Описанный выше подход к романтизму и его дефиниция предполагают, далее 2) определение существенных черт романтизма. Если отгра-ничивание романтизма могло быть просто внешне-хронологическим, то содержательный подход к романтизму проявляет наружу весь смысл научного метода. Такой содержательный подход находится в неразрывной связи с прагматизмом отграничиваяия. Как бы тонко ни были сформулированы общие черты романтизма в книгах таких непревзойденных исследователей романтизма, как Пауль Клукхон или Г.-А. Корф, в начале их исследований и в их глубине лежит литературоведческая схема исторического развития, блестяще ими развитая и модифицированная. Где сила, которая определяет схематизм рассуждений о романтизме? Это опять же та самая традиция романтического истолкования: она в одном случае превращает деятельность исследователя романтизма в труд археолога и кладоискателя, заставляя его углубляться в некую засыпанную и Таинственную глубь, она же в другом случае необычайно сужает горизонты его работы, перед всяким ограничением пределов романтизма, уже задавая самый принцип ограничения. Пока традиция истолкования романтизма сама еще традиционна, пока она беспрестанно воспроизводит себя и свои импульсы, пока она со всем напором устремляется тонким узким острием в глубь земли, до тех пор ей не вырваться из пут того прагматизма, который творит историческую истину, работая инструментом удобной лжи.
Такое исследование остается в основе своей техническим, причем под техникой здесь понимается не неизбежная и необходимая техника исследования, умение пользоваться методами изучения литературы Ή искусства, но понимается сам подход к сущности романтического. Этот подход со всей мощью обрушивается на свой «объект» (который, очевидно, совсем не есть объект, если принять во внимание диалектику «текста» и «истолкования»), давя его и стремясь во что бы то ни стало выжать из него «дефиницию», и в последний раз (после того как тысяча попыток окончилась неудачей) сказать, где истина (всякая дефиниция подразумевает уверенность в своей правоте, так сказать, методологическую убежденность в истине, данной только «мне»).
Дефиниция — это один способ того, как не постигнуть сущность романтического.
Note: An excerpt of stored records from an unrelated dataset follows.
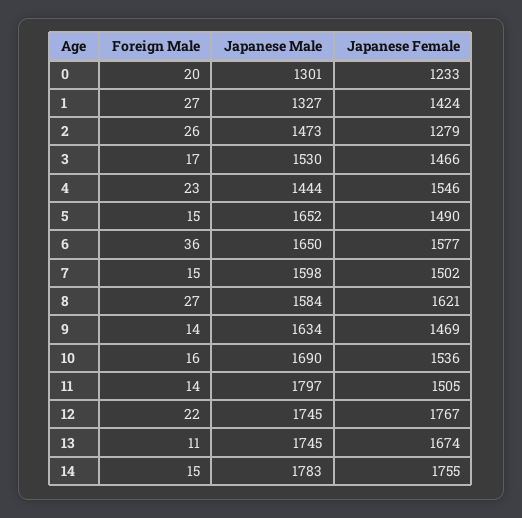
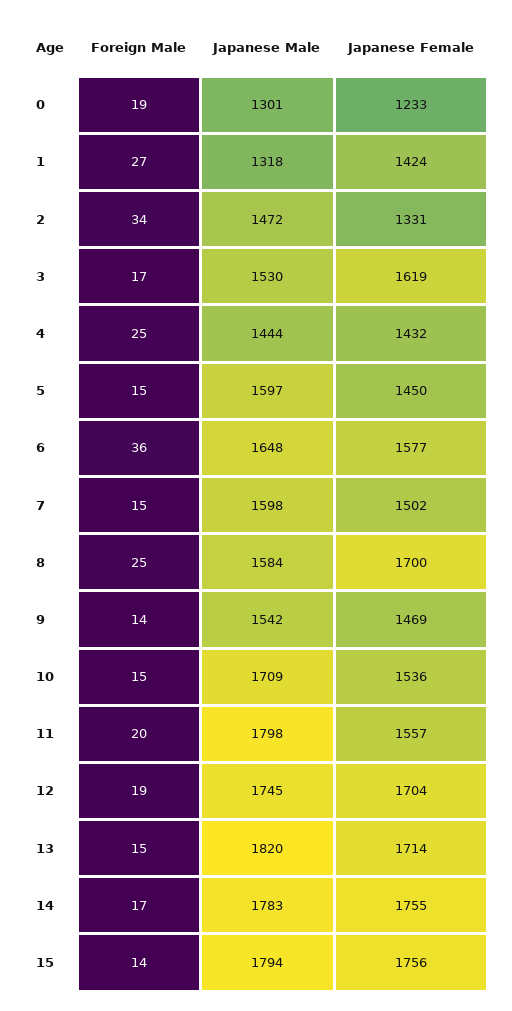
  {
    "Foreign Male": {
-     "0": 20,
+     "0": 19,
      "1": 27,
-     "2": 26,
+     "2": 34,
      "3": 17,
-     "4": 23,
+     "4": 25,
      "5": 15,
      "6": 36,
      "7": 15,
-     "8": 27,
+     "8": 25,
      "9": 14,
-     "10": 16,
+     "10": 15,
-     "11": 14,
+     "11": 20,
-     "12": 22,
+     "12": 19,
-     "13": 11,
+     "13": 15,
-     "14": 15
+     "14": 17,
+     "15": 14
    },
    "Japanese Male": {
      "0": 1301,
-     "1": 1327,
+     "1": 1318,
-     "2": 1473,
+     "2": 1472,
      "3": 1530,
      "4": 1444,
-     "5": 1652,
+     "5": 1597,
-     "6": 1650,
+     "6": 1648,
      "7": 1598,
      "8": 1584,
-     "9": 1634,
+     "9": 1542,
-     "10": 1690,
+     "10": 1709,
-     "11": 1797,
+     "11": 1798,
      "12": 1745,
-     "13": 1745,
+     "13": 1820,
-     "14": 1783
+     "14": 1783,
+     "15": 1794
    },
    "Japanese Female": {
      "0": 1233,
      "1": 1424,
-     "2": 1279,
+     "2": 1331,
-     "3": 1466,
+     "3": 1619,
-     "4": 1546,
+     "4": 1432,
-     "5": 1490,
+     "5": 1450,
      "6": 1577,
      "7": 1502,
-     "8": 1621,
+     "8": 1700,
      "9": 1469,
      "10": 1536,
-     "11": 1505,
+     "11": 1557,
-     "12": 1767,
+     "12": 1704,
-     "13": 1674,
+     "13": 1714,
-     "14": 1755
+     "14": 1755,
+     "15": 1756
    }
  }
Другой способ — это объезд сущности романтизма, когда из удобства отказываются от определения романтизма. Но в таком случае само пользование словом «романтизм» уже есть прагматическое удобство, коль скоро исследователь не заявляет, что принципиально невозможно определить такое понятие, но просто имеет дело с чем-то им самим не определенным. А если исследователь идет дальше и отказывается от самого слова «романтизм», то это только более далекий и хитрый объезд сущности романтического, которая от этого не перестает существовать и не перестает требовать своего понимания и истолкования. Все эти нападения на романтизм и объезды романтизма, те приемы его исследования, которые пытаются выжать из него его сущность, и те, которые по разным причинам воздерживаются от этого, лежат в плоскости технического обращения с романтизмом, активного вмешательства в сущность романтического, переделывания и перекраивания его, методического его обрабатывания, для которого в романтизме важно то, что лежит в направлении острия метода, то, что этим методом еще только будет получено и что нужно получить им, а не то, что уже есть, хотя это существующее все время продолжает разворачиваться и раскрываться, никогда не сводясь к своей наличности и плоской фактичности.
Все сказанное до сих пор относилось к тем трудностям изучения романтизма, которые в той или иной форме сказываются и в изучении любого другого исторического явления. При изучении романтизма эти трудности усиливаются и множатся. Романтизм с самого начала исключал нормативность, он был реакцией на нормативность, на механическую неподвижность и, раз и навсегда, данность старого режима и старого искусства.